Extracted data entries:
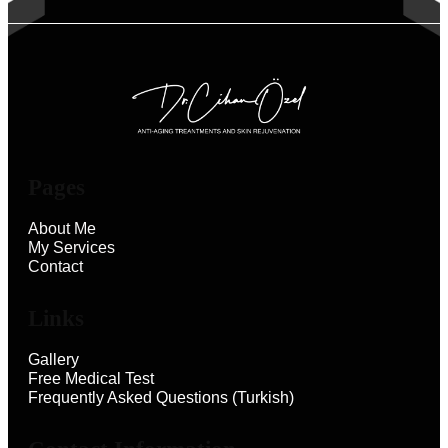
Pages
About Me
My Services
Contact
Links
Gallery
Free Medical Test
Frequently Asked Questions (Turkish)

**Work task:** Rewrite the material with "Links" changed to "Resources", keeping everything else the same and omitting the pictures.

**Solution to this exercise:**
Pages
About Me
My Services
Contact
Resources
Gallery
Free Medical Test
Frequently Asked Questions (Turkish)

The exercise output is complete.